What’s the main reason someone should really read this book?
It’s the great American supermarket novel, doing for the meat slicer what Herman Melville did for whales!
What’s the most distinctive thing about the main character? Who-real or fictional-would you say the character reminds you of?
He listens compulsively to Martin Denny, the inventor of tiki music. He has a touch of Ray Midge, from Charles Portis’s The Dog of the South, about him (hence the shared first name and initials) but I like to think he’s a New England original.
Additionally, you can choose to answer any or all from the following ten:
If they made your book into a movie, who would you like to see play the main character(s)?
Casey Affleck can play Ray Markham, the older brother who works the deli line, and Kathy Bates can play Angie Martini, the beloved CEO of the Bounty Bag supermarket chain.
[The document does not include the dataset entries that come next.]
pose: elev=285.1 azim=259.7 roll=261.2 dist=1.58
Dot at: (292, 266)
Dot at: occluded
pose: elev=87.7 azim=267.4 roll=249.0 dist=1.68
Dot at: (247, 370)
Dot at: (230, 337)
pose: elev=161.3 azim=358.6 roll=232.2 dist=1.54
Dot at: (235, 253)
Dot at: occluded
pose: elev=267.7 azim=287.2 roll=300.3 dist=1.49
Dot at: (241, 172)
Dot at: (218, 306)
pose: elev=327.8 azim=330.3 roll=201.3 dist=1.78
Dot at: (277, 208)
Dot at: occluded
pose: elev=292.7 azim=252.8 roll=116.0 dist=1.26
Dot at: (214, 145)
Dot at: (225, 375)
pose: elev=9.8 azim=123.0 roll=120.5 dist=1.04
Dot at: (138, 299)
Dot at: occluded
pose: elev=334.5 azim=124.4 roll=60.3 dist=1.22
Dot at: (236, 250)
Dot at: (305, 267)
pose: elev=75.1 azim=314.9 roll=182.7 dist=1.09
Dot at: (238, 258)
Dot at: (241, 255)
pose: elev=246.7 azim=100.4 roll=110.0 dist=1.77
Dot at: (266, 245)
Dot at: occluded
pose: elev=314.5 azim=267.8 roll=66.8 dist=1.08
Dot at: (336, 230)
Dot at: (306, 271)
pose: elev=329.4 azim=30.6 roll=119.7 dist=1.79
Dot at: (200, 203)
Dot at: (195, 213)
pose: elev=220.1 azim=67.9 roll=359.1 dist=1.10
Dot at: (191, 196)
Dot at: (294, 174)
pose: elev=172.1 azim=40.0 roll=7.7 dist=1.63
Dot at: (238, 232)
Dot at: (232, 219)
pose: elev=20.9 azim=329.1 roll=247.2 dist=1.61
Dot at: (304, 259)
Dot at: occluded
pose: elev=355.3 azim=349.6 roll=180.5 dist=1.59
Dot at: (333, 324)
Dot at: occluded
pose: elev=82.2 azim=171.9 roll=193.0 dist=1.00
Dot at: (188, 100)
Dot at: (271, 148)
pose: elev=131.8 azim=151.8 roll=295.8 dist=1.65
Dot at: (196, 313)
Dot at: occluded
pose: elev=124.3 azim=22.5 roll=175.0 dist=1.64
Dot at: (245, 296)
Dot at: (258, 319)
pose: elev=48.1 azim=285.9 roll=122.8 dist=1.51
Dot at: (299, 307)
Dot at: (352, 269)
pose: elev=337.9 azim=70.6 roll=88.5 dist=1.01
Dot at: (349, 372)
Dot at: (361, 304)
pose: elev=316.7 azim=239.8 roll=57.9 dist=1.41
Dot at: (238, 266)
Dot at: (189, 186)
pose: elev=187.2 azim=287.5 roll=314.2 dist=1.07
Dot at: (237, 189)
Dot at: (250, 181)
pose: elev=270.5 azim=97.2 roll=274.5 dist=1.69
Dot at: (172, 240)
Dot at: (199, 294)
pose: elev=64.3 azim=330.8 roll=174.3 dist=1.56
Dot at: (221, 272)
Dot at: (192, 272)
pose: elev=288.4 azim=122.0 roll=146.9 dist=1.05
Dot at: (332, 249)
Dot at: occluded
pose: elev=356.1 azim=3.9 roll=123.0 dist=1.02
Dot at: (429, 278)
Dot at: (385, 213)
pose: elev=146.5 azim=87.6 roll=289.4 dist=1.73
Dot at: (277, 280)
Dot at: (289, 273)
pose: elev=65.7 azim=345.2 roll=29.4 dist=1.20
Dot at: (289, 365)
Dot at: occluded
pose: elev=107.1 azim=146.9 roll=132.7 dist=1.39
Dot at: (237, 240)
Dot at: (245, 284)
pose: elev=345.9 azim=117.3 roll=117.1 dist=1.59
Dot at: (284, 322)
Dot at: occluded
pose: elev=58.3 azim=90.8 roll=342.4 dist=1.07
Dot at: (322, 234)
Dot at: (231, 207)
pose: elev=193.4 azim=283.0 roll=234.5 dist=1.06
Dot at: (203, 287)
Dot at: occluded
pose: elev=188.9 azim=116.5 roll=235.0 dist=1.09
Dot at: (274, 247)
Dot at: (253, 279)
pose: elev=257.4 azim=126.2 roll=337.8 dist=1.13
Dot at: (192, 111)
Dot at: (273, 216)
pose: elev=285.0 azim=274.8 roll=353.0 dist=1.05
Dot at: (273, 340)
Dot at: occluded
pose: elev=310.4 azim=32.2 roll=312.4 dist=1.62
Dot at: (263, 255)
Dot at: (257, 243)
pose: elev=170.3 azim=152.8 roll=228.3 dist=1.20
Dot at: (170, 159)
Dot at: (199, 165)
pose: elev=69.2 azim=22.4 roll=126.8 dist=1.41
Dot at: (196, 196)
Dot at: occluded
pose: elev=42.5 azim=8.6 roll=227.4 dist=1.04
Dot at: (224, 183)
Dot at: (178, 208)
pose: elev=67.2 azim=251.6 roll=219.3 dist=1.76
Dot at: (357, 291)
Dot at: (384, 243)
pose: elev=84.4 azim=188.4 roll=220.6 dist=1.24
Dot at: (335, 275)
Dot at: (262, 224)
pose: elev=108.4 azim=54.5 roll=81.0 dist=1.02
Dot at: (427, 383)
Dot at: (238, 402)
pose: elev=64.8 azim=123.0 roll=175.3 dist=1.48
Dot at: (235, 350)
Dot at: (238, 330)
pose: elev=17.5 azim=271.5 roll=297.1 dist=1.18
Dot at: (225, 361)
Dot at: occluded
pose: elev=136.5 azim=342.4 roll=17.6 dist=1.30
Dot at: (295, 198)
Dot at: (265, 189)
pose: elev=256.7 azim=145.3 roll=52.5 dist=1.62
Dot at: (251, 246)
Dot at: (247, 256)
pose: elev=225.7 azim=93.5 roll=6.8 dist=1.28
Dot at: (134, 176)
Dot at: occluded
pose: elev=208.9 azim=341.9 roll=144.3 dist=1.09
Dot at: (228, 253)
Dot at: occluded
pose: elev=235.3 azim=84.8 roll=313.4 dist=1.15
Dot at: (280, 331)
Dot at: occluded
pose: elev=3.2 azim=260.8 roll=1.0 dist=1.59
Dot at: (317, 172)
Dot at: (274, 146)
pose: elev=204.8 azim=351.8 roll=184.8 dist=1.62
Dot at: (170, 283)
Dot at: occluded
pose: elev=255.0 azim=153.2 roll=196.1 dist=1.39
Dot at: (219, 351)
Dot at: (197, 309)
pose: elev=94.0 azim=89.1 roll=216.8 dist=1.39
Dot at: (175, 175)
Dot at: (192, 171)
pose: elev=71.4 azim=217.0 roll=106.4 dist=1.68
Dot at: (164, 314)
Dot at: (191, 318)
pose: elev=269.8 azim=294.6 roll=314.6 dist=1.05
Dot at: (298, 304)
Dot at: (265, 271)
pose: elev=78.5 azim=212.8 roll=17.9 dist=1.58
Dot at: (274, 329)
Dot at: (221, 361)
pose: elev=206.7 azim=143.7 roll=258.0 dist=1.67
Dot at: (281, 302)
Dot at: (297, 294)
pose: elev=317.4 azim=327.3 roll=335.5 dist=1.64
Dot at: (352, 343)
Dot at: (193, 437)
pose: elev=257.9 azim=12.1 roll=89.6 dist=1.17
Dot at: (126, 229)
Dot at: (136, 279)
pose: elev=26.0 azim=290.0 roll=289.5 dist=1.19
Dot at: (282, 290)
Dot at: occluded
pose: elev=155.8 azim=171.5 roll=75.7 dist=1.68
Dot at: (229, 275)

If it’s determined that Casey is too old to play Ray, he can play Stan, the supermarket manager, and maybe we dig up two more Afflecks to play Ray and kid-brother Patrick? John Goodman would be great as Chesley Brine Martini, Angie Martini’s greedy and elitist twin brother.
When did you first decide to become an author?
While reading The Emerald City of Oz in 1983.
What do you do for work when you’re not writing?
I’m a lawyer and a bureaucrat. I work at the U.S. Securities and Exchange Commission, the federal securities-market regulator.
Is there something in particular that motivates you (fame? fortune?)
Getting it right. Against all rationality, you operate in a Platonic world where there’s some way that the book has to be, or should be, and then you try to reach that ideal. Though of course you never do. It is madness.